5. Select 10 in the Boundaries list box.
6. Select Electric potential from the Electrostatics drop-down menu.
7. Enter 1 into the Surface charge edit field.

8. Press OK to finish the boundary condition specification.
9. Now that the problem is fully specified, press the Solve Mode Toolbar button to switch to solve mode. Then press the = Tool button to call the solver with the default solver settings.
10. To add contour lines to the plot, first open the postprocessing settings dialog box by clicking on the Plot Options Toolbar button.
11. Select the Contour Plot check box.
12. Enter 20 into the Number or specified vector of contour levels to plot edit field.

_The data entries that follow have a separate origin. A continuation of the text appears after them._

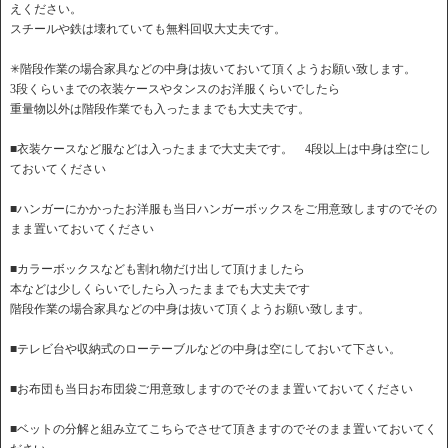
えください。
スチールや鉄は壊れていても無料回収大丈夫です。
✳︎階段作業の場合家具などの中身は抜いておいて頂くようお願い致します。
3段くらいまでの衣装ケースやタンスのお洋服くらいでしたら
重量物以外は階段作業でも入ったままでも大丈夫です。
■衣装ケースなど服などは入ったままで大丈夫です。 4段以上は中身は空にし
ておいてください
■ハンガーにかかったお洋服も当日ハンガーボックスをご用意致しますのでその
まま置いておいてください
■カラーボックスなども割れ物だけ出して頂けましたら
本などは少しくらいでしたら入ったままでも大丈夫です
階段作業の場合家具などの中身は抜いて頂くようお願い致します。
■テレビ台や収納式のローテーブルなどの中身は空にしておいて下さい。
■お布団も当日お布団袋ご用意致しますのでそのまま置いておいてください
■ベットの分解と組み立てこちらでさせて頂きますのでそのまま置いておいてく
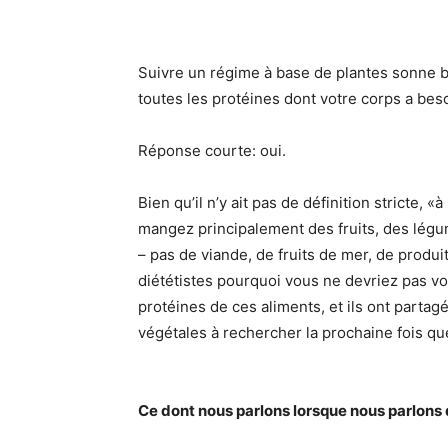
Suivre un régime à base de plantes sonne b
toutes les protéines dont votre corps a be
Réponse courte: oui.
Bien qu’il n’y ait pas de définition stricte,
mangez principalement des fruits, des légu
– pas de viande, de fruits de mer, de produi
diététistes pourquoi vous ne devriez pas 
protéines de ces aliments, et ils ont parta
végétales à rechercher la prochaine fois q
Ce dont nous parlons lorsque nous parlons 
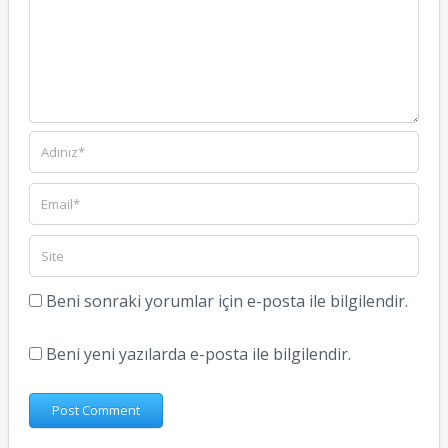
Beni sonraki yorumlar için e-posta ile bilgilendir.
Beni yeni yazılarda e-posta ile bilgilendir.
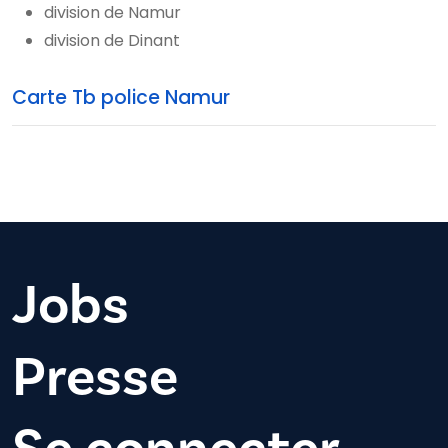
division de Namur
division de Dinant
Carte Tb police Namur
Jobs
Presse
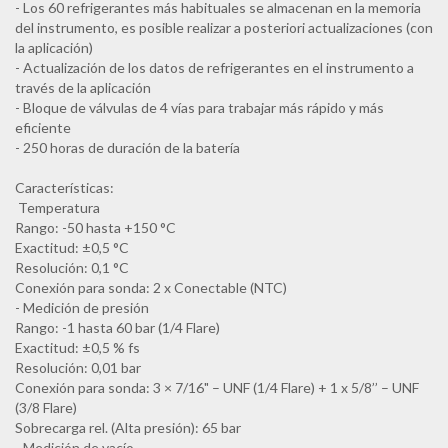
- Los 60 refrigerantes más habituales se almacenan en la memoria
del instrumento, es posible realizar a posteriori actualizaciones (con
la aplicación)
- Actualización de los datos de refrigerantes en el instrumento a
través de la aplicación
- Bloque de válvulas de 4 vías para trabajar más rápido y más
eficiente
- 250 horas de duración de la batería
Características:
Temperatura
Rango: -50 hasta +150 °C
Exactitud: ±0,5 °C
Resolución: 0,1 °C
Conexión para sonda: 2 x Conectable (NTC)
- Medición de presión
Rango: -1 hasta 60 bar (1/4 Flare)
Exactitud: ±0,5 % fs
Resolución: 0,01 bar
Conexión para sonda: 3 × 7/16" – UNF (1/4 Flare) + 1 x 5/8’’ – UNF
(3/8 Flare)
Sobrecarga rel. (Alta presión): 65 bar
- Medición de vacío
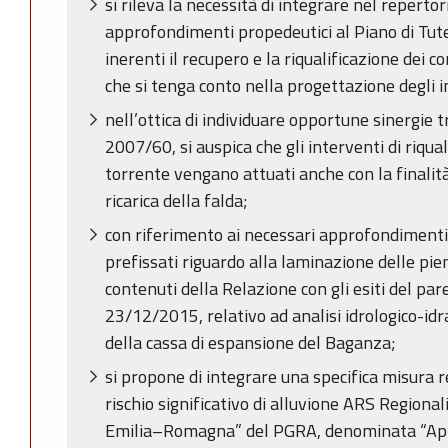
si rileva la necessità di integrare nel repertori
approfondimenti propedeutici al Piano di Tut
inerenti il recupero e la riqualificazione dei co
che si tenga conto nella progettazione degli i
nell’ottica di individuare opportune sinergie 
2007/60, si auspica che gli interventi di riqua
torrente vengano attuati anche con la finalità 
ricarica della falda;
con riferimento ai necessari approfondimenti id
prefissati riguardo alla laminazione delle pie
contenuti della Relazione con gli esiti del pa
23/12/2015, relativo ad analisi idrologico-id
della cassa di espansione del Baganza;
si propone di integrare una specifica misura r
rischio significativo di alluvione ARS Regional
Emilia–Romagna” del PGRA, denominata “Appl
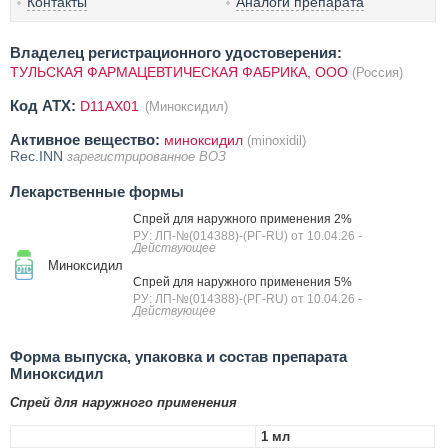
Контакты
Аналоги препарата
Владелец регистрационного удостоверения:
ТУЛЬСКАЯ ФАРМАЦЕВТИЧЕСКАЯ ФАБРИКА, ООО
(Россия)
Код ATX:
D11AX01
(Миноксидил)
Активное вещество:
миноксидил
(minoxidil)
Rec.INN
зарегистрированное ВОЗ
Лекарственные формы
Спрей для наружного применения 2%
РУ: ЛП-№(014388)-(РГ-RU) от 10.04.26
-
Действующее
Миноксидил
Спрей для наружного применения 5%
РУ: ЛП-№(014388)-(РГ-RU) от 10.04.26
-
Действующее
Форма выпуска, упаковка и состав препарата
Миноксидил
Спрей для наружного применения
1 мл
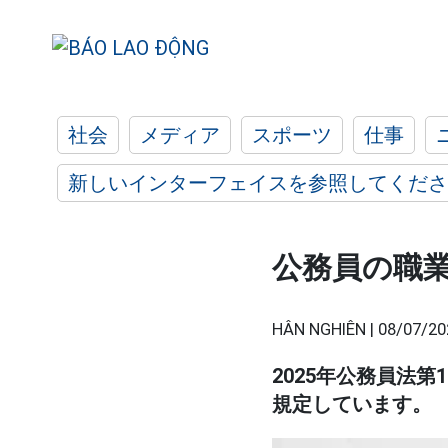
社会
メディア
スポーツ
仕事
新しいインターフェイスを参照してくださ
公務員の職
HÂN NGHIÊN |
08/07/20
2025年公務員法第
規定しています。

13. Press OK to plot and visualize the selected postprocessing options.

To validate the solution we will compute the capacitance with two approaches and compare with the theoretical result of C = 178.1 pF.

The first approach is to calculate the total stored energy of the electric field W, and as the voltage U is known, then the capacitance follows as C = 2W/U2.

1. Select Subdomain Integration... from the Post menu.
2. Select Electric energy density from the Predefined integration expressions drop-down menu.

Modify the expression to account for the energy factor 2 and division by the voltage squared.

1. Enter 2*( 0.5*((-eps_es*Vx+Px_es)*(-Vx)+(-eps_es*Vy+Py_es)*(-Vy)) )/1^2 into the Integration Expression edit field.
2. Press the Apply button.

The second approach is to calculate the electric charge around the strip q and divide by the known voltage U.

1. Press OK to finish and close the dialog box.
2. Select Boundary Integration... from the Post menu.
3. Select 1-8 in the Boundaries list box.
4. Select Surface charge from the Predefined integration expressions drop-down menu.

Modify the expression to account for division by the voltage.

1. Enter ( -nx*(-eps_es*Vx+Px_es)-ny*(-eps_es*Vy+Py_es) )/1 into the Integration Expression edit field.
2. Press the Apply button.

3. Press OK to finish and close the dialog box.

Both approaches should yield results within 0.1 % of the theoretical expected result.

The microstrip transmission line electromagnetics model has now been completed and can be saved as a binary (.fea) model file, or exported as a programmable MATLAB m-script text file, or GUI script (.fes) file.